ジャンルについての考察。きっかけは、「自分の創作はどのジャンルなのか」に始まり、「自分の好きなものってなんだろう」という問いに行きつく。
”創作には自分の好きなものを詰め込みたい”、そう思って改めて考えてみると、思ったよりその底は深かった。
SF、怪奇、幻想、ゴシック・・・。直感的にはゴシックなのかもしれないと思う。だが、現代においてはゴシックというジャンルは海外古典扱いだ。怪奇かな?
いや、そもそも怪奇、幻想、ゴシックの違いっいてなんだろう?考え出すと次々と分からないことが見つかり、言語認識の世界が崩れる。これまで結構雰囲気で用いていたのかと思うと、愕然とする。中世からある修道院の廃墟のような場所、歴史的な因果。あるいは綺麗とも可愛いとも違う、美意識・・・しかし、その理解は正しいのだろうか?
というわけで考察してみた。
<ゴシック創作の定義>
以下の四つの要素を含んだ創作物をゴシックと定義。
(1)空間:歴史的リアリティが物理的に凝縮された、逃げ場のない「場所」で描かれること。
・過去の重みに支配された空間。「いわく付きの物件」「放棄された原子力発電所」など。

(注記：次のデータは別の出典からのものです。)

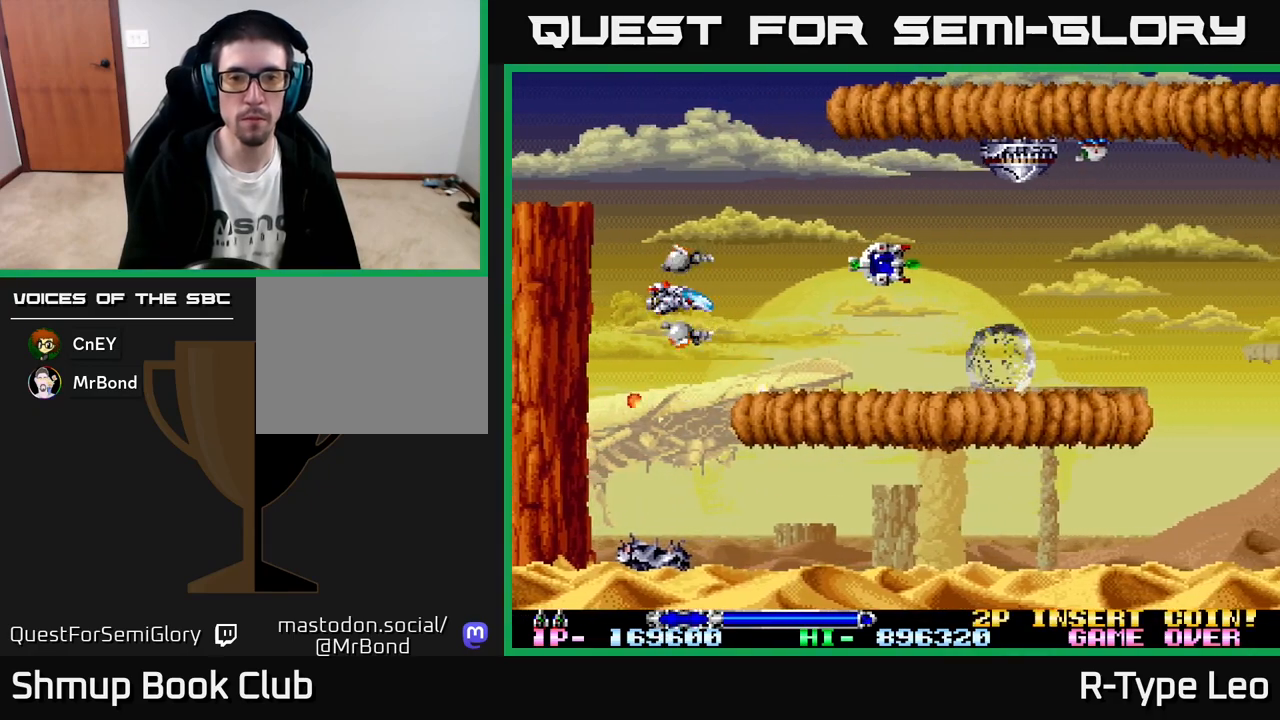
{"buttons": ["R2"], "left_stick": "center", "events": [[150, "DPAD_UP", "down"], [400, "R2", "down"], [450, "DPAD_UP", "up"]]}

(2)構図:本来なら封印されているべき抗えない力が顕現し、日常を侵食すること。力は崇高(時間空間的な重み)を含むこと。
・「過去の忌まわしい事件」「封印された悪魔」「帰還出来なくなった宇宙船」など。
(3)構造:人間が自分の意志(理性)でコントロールできない巨大な構造に組み込まれ、個が消失していくこと。消失は至高(前進)を含むこと。
・「霊の世界の存在を前になすすべもない」「宇宙的な暴力を前になすすべもない」「世界が実は計算機の中の仮想世界と知る」など。
(4)形式:ロアのような不確かな叙述という表層をまとっていること。
・「伝承」「事件の記録」「隠された記録」など。
これらの四つの要素に対する「好き」の要素は以下のように分析できる。
(1)はリミナルスペースのように(2)や(3)を高める効果がある。(重みは力学を、緻密さはリアリティを与える)
(2)に対して、崇高(「苦痛や危険を暗示する対象が、安全な距離から観察されるときに生じる、最も強い感情」)を感じること。(ゴシックの真髄)
(3)を見て恐怖と同時に価値観の更新による恍惚を得ること。(読者が新しい視点を獲得できるから)
(4)は(2)や(3)を高める効果がある。(虚実を定めない=神話化せず、鮮度を保つ)
※(1)(4)は形而下(表層)でWant、(2)(3)は形而上(真髄)でMust。
さらに個人的な「好み」を加味するなら、(2)の存在が(3)に対して対峙(抗い、あるいは契約による接続)する状況に、さらに崇高を感じる。
<他のジャンルとの違い>
・怪奇との違い:決定的には(2)(3)に含まれる崇高の比率が低いこと。「拒絶」の比率高め。
・幻想との違い:(1)は地続きの現実ではない事が多い、(2)は侵食ではなく裂け目からの溢れだし、(3)は越境であること。
こうして整理してみると、あらためて「好き」とゴシックが被っていることを認識できる。
さらに、表層を取り去り、(2)(3)を含む作品を探すことで、自分の「好み」そうなものを見つけることができる。これは使える!
書店などのジャンルは(1)(4)表層だけで分類されているが、(2)(3)の傾向を持つ作品は多く存在している。こうした傾向で検索することで、発掘が捗りそう。
ここに至り、作品のジャンルが見えてきた。
『ミレニアム・ゴシック』
20世紀と21世紀の境目を舞台とする、ポスト・ゴシック・・・レトロ・パンクよりも、より方向性が明確になったような気がします。